Now here I stood with a fellow that’s bragging about his “pets”, these Diamondback rattlers. Taking a good look at those ugly critters, I couldn’t imagine getting a warm fuzzy feeling from them at all…unless they were digesting me, of course.
So I stood there like some kind of nut, listening to another nut talk about how he loved these killer snakes the way he would love children. I wanted to stop him and ask if he’d ever had any but the snakes ate them, but I didn’t stop him. He was on a roll.
He went on to say that he would never, ever de-venomize his snakes because it wouldn’t be fair if one got out and was out in the world without a way to defend itself. I kept thinking how unfair it would be for one of his neighbor’s children to die from being unable to defend themselves from a vicious rattlesnake bite.
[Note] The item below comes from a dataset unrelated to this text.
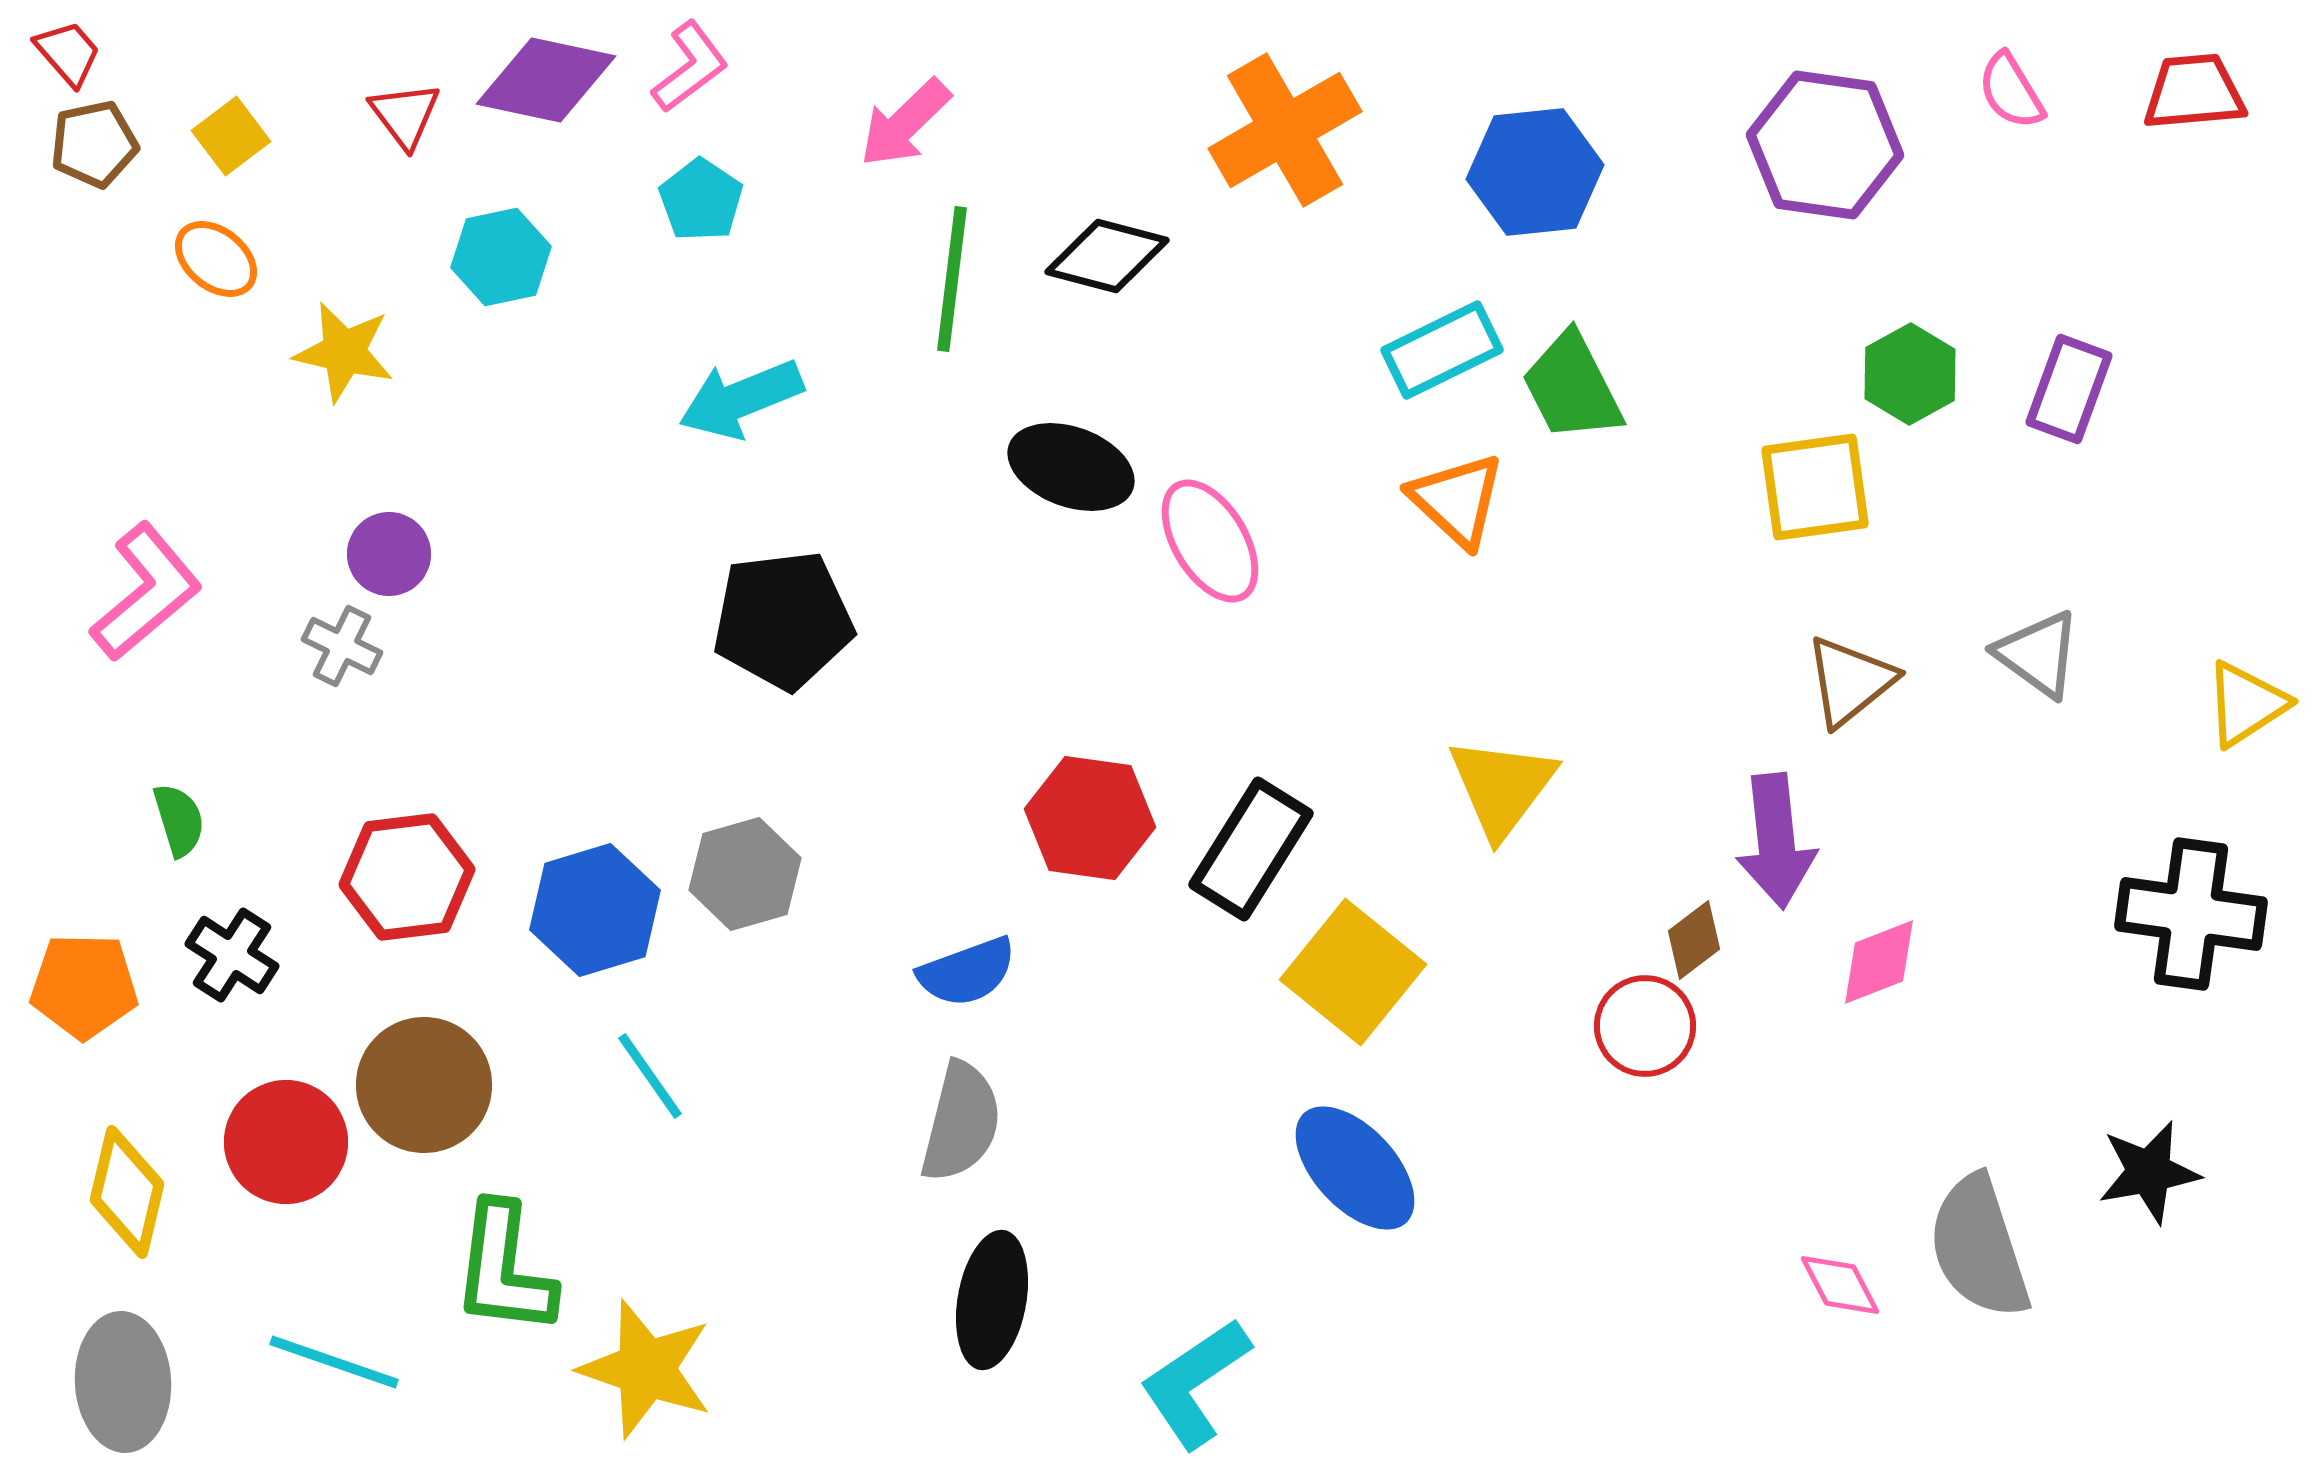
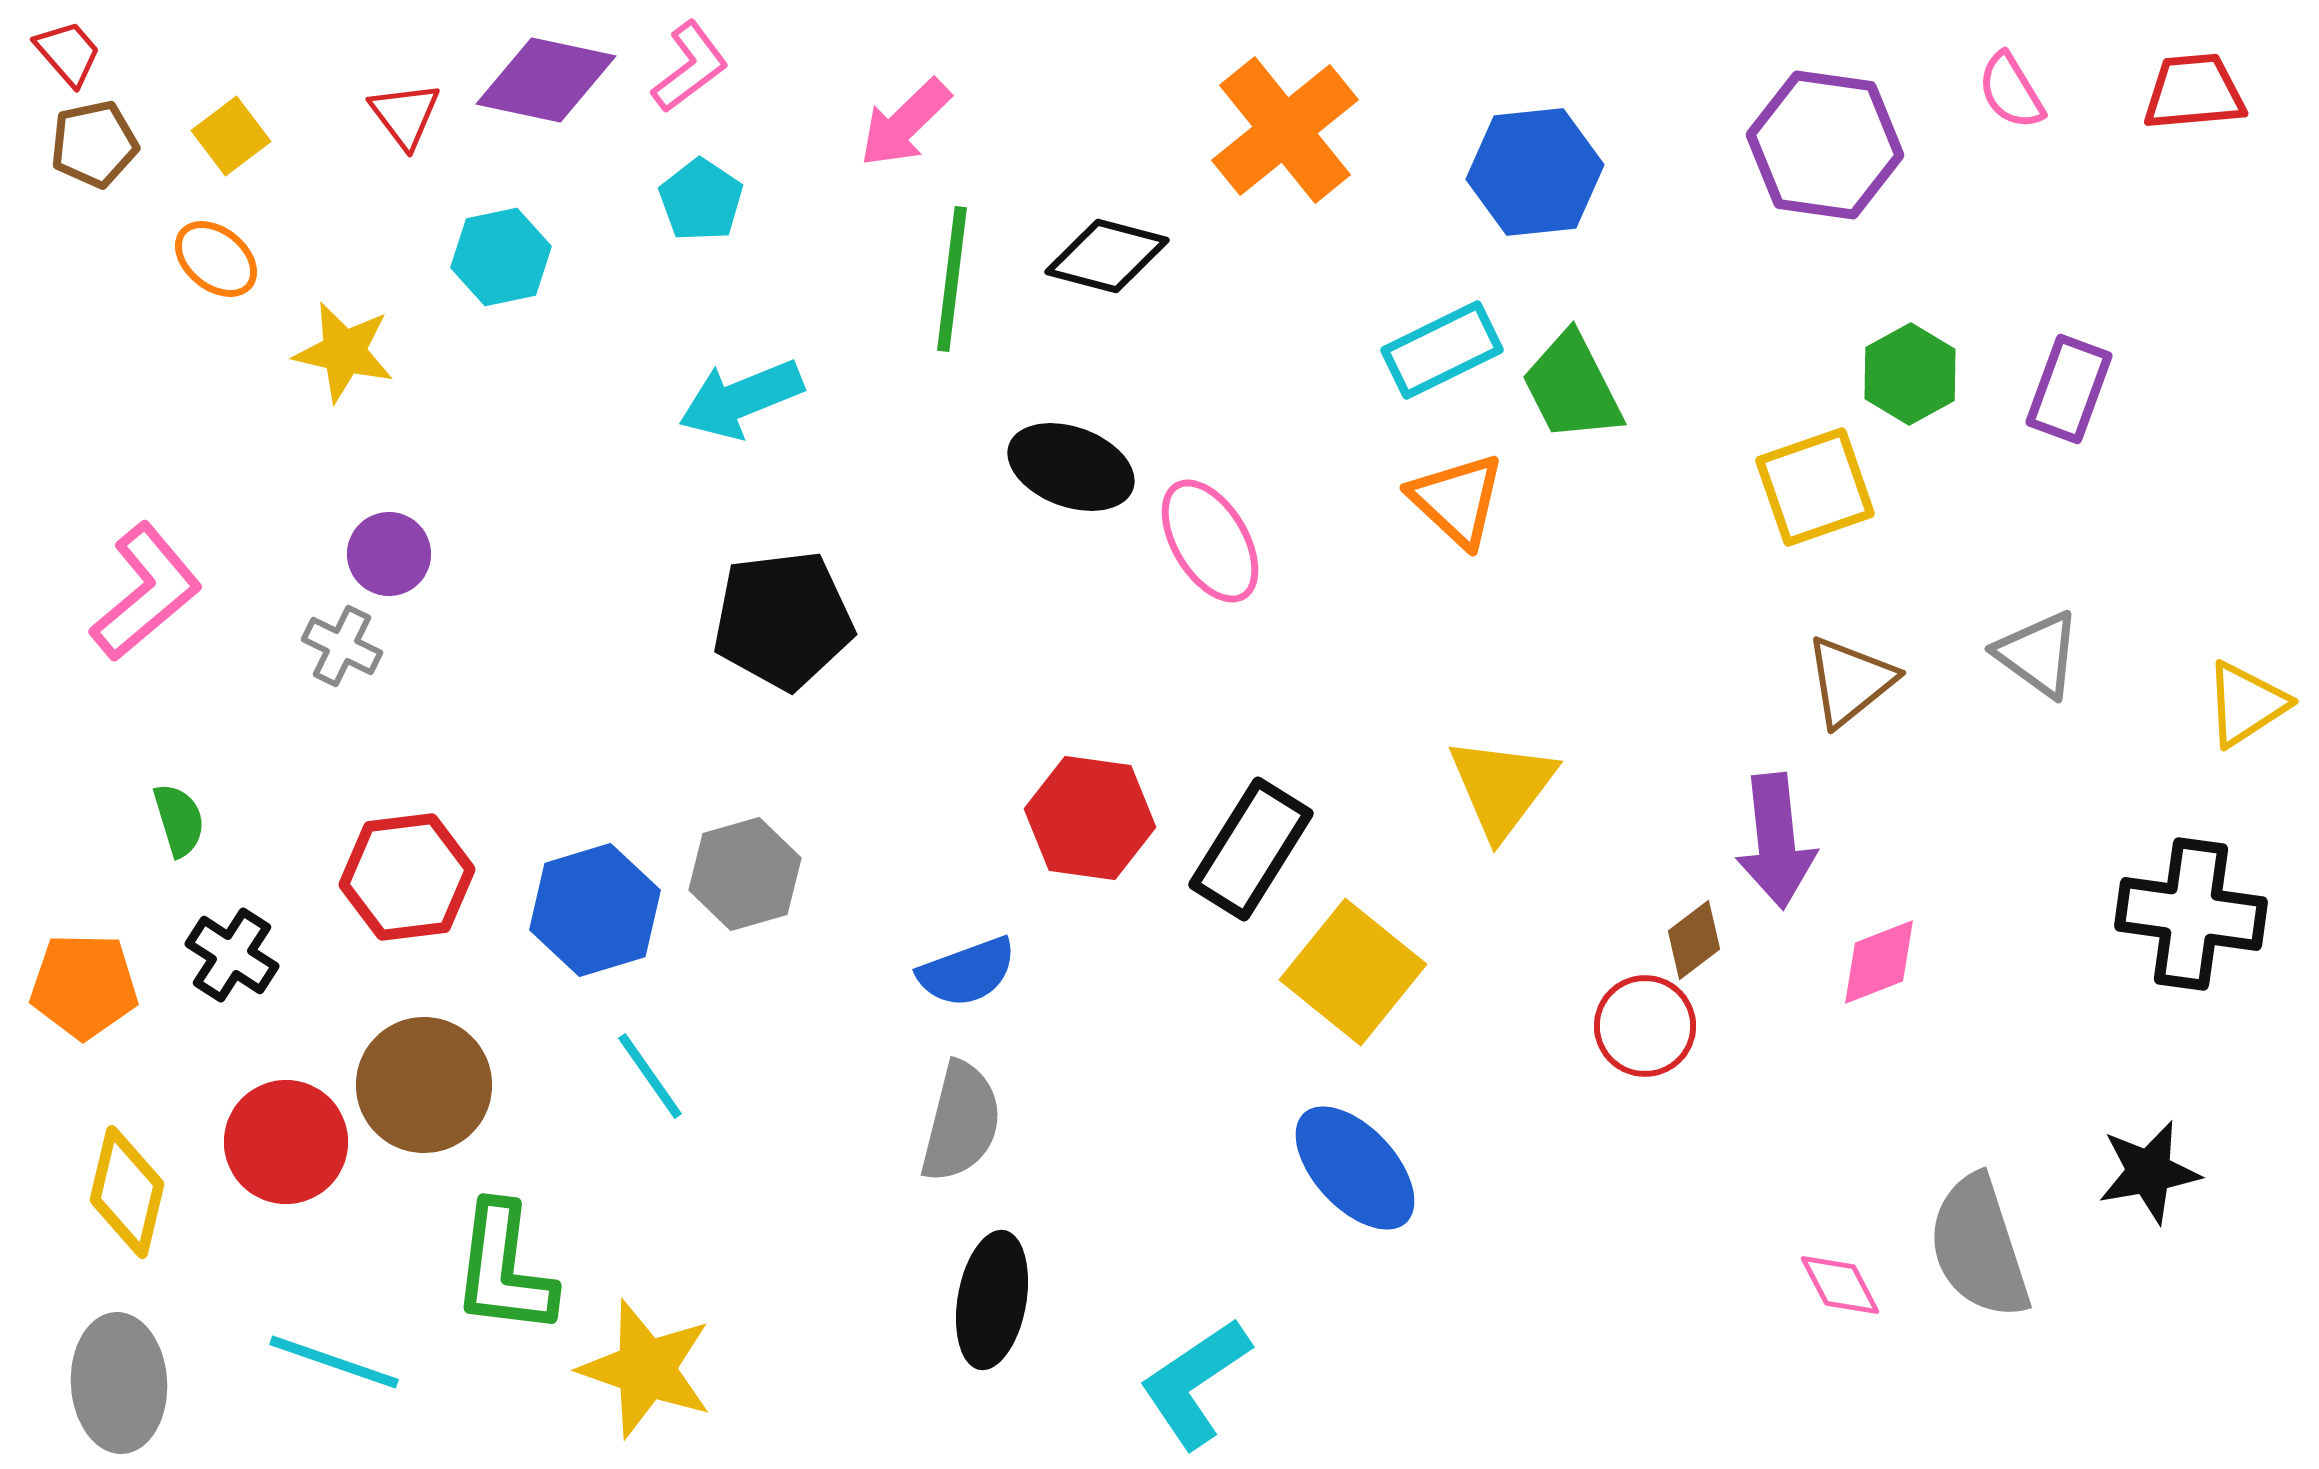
orange cross at (1285, 130): rotated 9 degrees counterclockwise
yellow square at (1815, 487): rotated 11 degrees counterclockwise
gray ellipse at (123, 1382): moved 4 px left, 1 px down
The crowd began to buy into his story, thinking him a man with a precious love for his deadly pets. I began to think of this man as sorely deceived in his thinking.
But that’s when I realized how much he and his snakes were like me and my favorite sin.
My favorite sin is ugly (hideous really) and stays only in my life for the sole purpose of striking out at me, to kill me the first chance it gets.
And the thing is, I’m dumb enough to nurture it, feed it, and display it with pride, and call it my pet.
Forgive me, Father.
James 1:16 Do not be deceived, my dear brothers.